Please turn the rows below into a numbered list, beginning at the row that contains "Required after each" and stopping after the row that contains "0.009142, 0.713566, 0.466118]]". Leave out any blank lines.
── Exercise input ──
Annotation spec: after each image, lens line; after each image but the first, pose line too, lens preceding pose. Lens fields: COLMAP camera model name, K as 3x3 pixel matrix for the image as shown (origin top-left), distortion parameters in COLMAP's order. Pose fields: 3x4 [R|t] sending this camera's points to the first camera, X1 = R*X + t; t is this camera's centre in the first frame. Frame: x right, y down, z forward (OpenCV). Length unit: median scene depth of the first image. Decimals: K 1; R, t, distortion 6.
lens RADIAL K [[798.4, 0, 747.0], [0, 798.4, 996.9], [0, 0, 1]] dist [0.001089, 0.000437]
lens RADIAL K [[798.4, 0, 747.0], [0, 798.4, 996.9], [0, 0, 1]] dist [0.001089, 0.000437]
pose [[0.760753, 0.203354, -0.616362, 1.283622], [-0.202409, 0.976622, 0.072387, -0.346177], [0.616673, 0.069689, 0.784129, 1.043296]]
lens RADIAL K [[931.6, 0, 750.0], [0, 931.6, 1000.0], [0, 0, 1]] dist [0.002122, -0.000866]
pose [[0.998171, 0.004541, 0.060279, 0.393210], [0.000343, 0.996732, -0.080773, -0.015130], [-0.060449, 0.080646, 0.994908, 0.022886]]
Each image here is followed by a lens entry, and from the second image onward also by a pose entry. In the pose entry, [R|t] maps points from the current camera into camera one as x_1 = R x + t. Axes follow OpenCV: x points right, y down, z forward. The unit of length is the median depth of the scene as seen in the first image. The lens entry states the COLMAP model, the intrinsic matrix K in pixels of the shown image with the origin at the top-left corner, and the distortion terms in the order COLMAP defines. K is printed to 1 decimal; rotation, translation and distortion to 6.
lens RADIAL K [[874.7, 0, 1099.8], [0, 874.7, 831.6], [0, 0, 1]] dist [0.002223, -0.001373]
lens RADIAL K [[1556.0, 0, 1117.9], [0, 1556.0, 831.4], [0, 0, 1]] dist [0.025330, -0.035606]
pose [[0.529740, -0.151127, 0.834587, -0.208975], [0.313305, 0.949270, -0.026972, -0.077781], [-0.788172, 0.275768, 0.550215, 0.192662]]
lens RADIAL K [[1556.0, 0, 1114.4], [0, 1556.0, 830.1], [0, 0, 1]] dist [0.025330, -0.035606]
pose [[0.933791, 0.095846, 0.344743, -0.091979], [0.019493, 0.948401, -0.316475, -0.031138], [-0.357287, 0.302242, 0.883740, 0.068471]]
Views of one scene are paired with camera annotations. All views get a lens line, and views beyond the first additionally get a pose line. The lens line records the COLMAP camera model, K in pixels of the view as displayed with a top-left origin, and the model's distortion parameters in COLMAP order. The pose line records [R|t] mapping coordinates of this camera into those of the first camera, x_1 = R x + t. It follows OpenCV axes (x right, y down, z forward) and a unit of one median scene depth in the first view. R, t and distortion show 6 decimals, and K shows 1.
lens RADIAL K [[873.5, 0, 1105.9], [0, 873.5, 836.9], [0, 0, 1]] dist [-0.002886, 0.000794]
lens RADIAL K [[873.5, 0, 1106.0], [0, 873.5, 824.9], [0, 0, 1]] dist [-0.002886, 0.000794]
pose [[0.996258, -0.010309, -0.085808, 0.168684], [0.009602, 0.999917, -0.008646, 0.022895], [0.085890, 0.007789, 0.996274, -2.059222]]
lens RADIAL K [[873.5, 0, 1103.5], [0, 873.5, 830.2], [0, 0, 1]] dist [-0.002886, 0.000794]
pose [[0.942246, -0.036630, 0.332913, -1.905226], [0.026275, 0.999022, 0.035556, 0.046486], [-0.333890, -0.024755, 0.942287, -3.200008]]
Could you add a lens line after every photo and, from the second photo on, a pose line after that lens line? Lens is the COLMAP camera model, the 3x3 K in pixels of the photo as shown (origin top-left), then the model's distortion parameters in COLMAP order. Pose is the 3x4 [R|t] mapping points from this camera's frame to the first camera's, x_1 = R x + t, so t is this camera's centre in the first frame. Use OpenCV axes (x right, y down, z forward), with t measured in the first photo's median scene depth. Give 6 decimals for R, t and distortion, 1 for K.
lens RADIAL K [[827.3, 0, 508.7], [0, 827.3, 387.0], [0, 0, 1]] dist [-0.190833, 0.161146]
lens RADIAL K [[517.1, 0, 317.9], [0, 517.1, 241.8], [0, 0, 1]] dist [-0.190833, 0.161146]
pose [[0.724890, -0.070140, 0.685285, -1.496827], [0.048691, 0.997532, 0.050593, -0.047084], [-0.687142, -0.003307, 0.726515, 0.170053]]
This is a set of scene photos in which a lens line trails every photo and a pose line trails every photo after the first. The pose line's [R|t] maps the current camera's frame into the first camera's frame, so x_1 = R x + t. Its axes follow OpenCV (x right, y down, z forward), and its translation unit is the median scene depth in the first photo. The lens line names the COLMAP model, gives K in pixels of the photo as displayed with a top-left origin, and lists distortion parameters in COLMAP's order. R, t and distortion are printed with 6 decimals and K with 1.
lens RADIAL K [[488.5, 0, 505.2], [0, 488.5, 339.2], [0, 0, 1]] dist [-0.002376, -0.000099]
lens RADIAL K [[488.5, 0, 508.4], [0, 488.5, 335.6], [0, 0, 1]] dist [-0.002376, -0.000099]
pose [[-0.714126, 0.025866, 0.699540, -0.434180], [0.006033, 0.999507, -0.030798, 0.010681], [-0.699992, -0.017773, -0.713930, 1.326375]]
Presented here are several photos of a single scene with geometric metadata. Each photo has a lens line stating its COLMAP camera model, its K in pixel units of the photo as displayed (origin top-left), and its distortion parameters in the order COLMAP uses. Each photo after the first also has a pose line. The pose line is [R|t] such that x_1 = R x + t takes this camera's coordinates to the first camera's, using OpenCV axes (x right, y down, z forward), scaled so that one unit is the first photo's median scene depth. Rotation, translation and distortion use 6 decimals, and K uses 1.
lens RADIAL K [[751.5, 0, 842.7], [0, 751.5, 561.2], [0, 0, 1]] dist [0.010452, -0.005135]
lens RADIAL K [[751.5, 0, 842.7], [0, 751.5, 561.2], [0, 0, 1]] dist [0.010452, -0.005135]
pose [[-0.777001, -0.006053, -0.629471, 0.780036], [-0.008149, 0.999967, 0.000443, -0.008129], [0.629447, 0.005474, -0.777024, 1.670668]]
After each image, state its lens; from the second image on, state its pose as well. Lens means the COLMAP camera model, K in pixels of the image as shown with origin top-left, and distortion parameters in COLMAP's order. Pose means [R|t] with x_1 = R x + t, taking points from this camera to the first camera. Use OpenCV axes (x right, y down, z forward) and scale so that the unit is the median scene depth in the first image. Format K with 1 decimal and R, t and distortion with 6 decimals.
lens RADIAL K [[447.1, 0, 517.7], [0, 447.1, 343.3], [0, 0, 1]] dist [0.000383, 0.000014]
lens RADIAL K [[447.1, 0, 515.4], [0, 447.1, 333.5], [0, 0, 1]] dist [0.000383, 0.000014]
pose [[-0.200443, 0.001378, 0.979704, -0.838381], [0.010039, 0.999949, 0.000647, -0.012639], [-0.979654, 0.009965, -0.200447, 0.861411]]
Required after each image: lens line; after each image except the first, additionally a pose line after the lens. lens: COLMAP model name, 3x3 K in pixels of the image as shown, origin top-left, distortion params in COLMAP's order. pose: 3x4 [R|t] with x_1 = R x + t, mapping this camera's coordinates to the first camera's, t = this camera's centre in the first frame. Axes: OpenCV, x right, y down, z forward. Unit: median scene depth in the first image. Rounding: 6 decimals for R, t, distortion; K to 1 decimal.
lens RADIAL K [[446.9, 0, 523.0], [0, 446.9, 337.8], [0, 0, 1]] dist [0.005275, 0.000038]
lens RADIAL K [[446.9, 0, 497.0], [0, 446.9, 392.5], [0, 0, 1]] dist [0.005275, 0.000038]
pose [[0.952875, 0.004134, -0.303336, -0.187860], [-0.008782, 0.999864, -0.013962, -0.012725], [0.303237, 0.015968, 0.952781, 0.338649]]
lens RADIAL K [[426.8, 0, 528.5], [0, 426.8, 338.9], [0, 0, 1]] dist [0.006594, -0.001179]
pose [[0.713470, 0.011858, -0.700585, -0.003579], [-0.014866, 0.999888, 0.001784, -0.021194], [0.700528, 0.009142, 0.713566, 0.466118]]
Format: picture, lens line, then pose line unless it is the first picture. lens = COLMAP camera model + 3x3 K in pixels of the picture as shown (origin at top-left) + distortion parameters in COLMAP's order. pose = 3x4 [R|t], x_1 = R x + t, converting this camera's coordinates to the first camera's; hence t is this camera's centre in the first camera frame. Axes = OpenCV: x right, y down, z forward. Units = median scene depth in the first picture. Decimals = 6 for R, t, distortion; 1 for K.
───
• Solution to the exercise:
1. Required after each image: lens line; after each image except the first, additionally a pose line after the lens. lens: COLMAP model name, 3x3 K in pixels of the image as shown, origin top-left, distortion params in COLMAP's order. pose: 3x4 [R|t] with x_1 = R x + t, mapping this camera's coordinates to the first camera's, t = this camera's centre in the first frame. Axes: OpenCV, x right, y down, z forward. Unit: median scene depth in the first image. Rounding: 6 decimals for R, t, distortion; K to 1 decimal.
2. lens RADIAL K [[446.9, 0, 523.0], [0, 446.9, 337.8], [0, 0, 1]] dist [0.005275, 0.000038]
3. lens RADIAL K [[446.9, 0, 497.0], [0, 446.9, 392.5], [0, 0, 1]] dist [0.005275, 0.000038]
4. pose [[0.952875, 0.004134, -0.303336, -0.187860], [-0.008782, 0.999864, -0.013962, -0.012725], [0.303237, 0.015968, 0.952781, 0.338649]]
5. lens RADIAL K [[426.8, 0, 528.5], [0, 426.8, 338.9], [0, 0, 1]] dist [0.006594, -0.001179]
6. pose [[0.713470, 0.011858, -0.700585, -0.003579], [-0.014866, 0.999888, 0.001784, -0.021194], [0.700528, 0.009142, 0.713566, 0.466118]]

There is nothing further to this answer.